Subchapter S Corporation Definition and Legal Meaning

On this page, you'll find the legal definition and meaning of Subchapter S Corporation, written in plain English, along with examples of how it is used.

What is Subchapter S Corporation?

(n) Internal revenue service enables a corporation to be taxed as a partnership, whereby the profit or loss can be transferred to shareholders instead of dividends. Such corporations are named as S Corporation. Subchapter S corporation provide the conditions contained in Sub chapter S by which a corporation is treated as S corporation

History and Meaning of Subchapter S Corporation

Subchapter S Corporation is a tax designation given to a corporation that meets certain Internal Revenue Service (IRS) criteria. This tax designation allows the corporation to enjoy the limited liability of a corporation while also having its income, losses, deductions, and credits passed through to its shareholders, who report this information on their individual tax returns. This avoids the issue of double taxation which occurs when the corporation is taxed on its profits, and then those same profits are taxed again when distributed to the shareholders as dividends.

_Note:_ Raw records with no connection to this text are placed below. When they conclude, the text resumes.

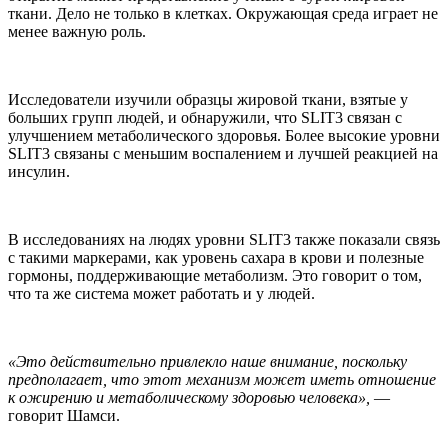
ткани. Дело не только в клетках. Окружающая среда играет не
менее важную роль.
Исследователи изучили образцы жировой ткани, взятые у
больших групп людей, и обнаружили, что SLIT3 связан с
улучшением метаболического здоровья. Более высокие уровни
SLIT3 связаны с меньшим воспалением и лучшей реакцией на
инсулин.
В исследованиях на людях уровни SLIT3 также показали связь
с такими маркерами, как уровень сахара в крови и полезные
гормоны, поддерживающие метаболизм. Это говорит о том,
что та же система может работать и у людей.
«Это действительно привлекло наше внимание, поскольку
предполагает, что этот механизм может иметь отношение
к ожирению и метаболическому здоровью человека»,
—
говорит Шамси.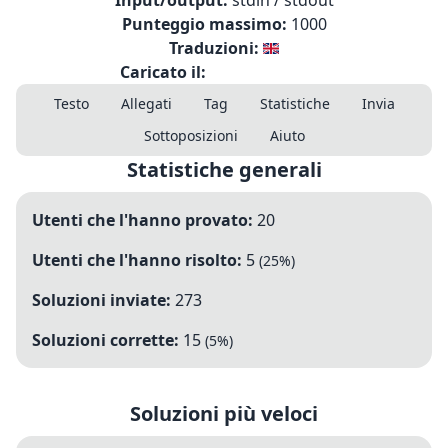
Input/output:
stdin / stdout
Punteggio massimo:
1000
Traduzioni:
Caricato il:
Testo
Allegati
Tag
Statistiche
Invia
Sottoposizioni
Aiuto
Statistiche generali
Utenti che l'hanno provato:
20
Utenti che l'hanno risolto:
5
(
25
%)
Soluzioni inviate:
273
Soluzioni corrette:
15
(
5
%)
Soluzioni più veloci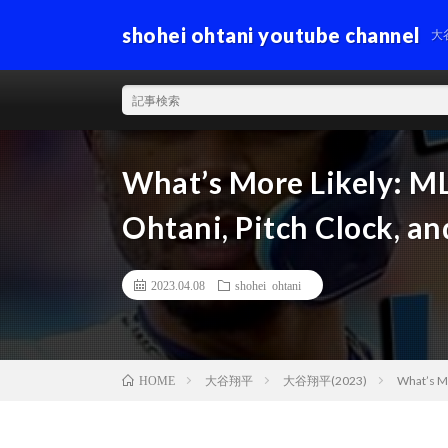
shohei ohtani youtube channel
大
What’s More Likely: ML
Ohtani, Pitch Clock, an
2023.04.08
shohei ohtani
大谷翔平
大谷翔平(2023)
What’s Mo
HOME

This tax designation was created by Congress in 1958 under Subchapter S of the Internal Revenue Code (hence the name "Subchapter S Corporation") to encourage small businesses to incorporate. Before this, small businesses were often discouraged from incorporating due to the double taxation issue.

Examples of Subchapter S Corporation

  1. ABC Corporation elected to be taxed as a Subchapter S Corporation and therefore its profits, losses, and credits passed through to its shareholders.

  2. XYZ Corporation could not be considered a Subchapter S Corporation as it had more than 100 shareholders.

  3. DEF Corporation is considering electing to be taxed as a Subchapter S Corporation to avoid double taxation.

Legal Terms Similar to Subchapter S Corporation

  1. C Corporation: A type of corporation that is taxed separately from its owners and is subject to double taxation.
  2. Limited Liability Company (LLC): A type of business structure that combines the limited liability of a corporation with the tax benefits of a partnership, meaning the business profits are passed through to the owners or "members".
  3. S Corporation Election: The process by which a corporation can elect to be treated as a Subchapter S Corporation for tax purposes.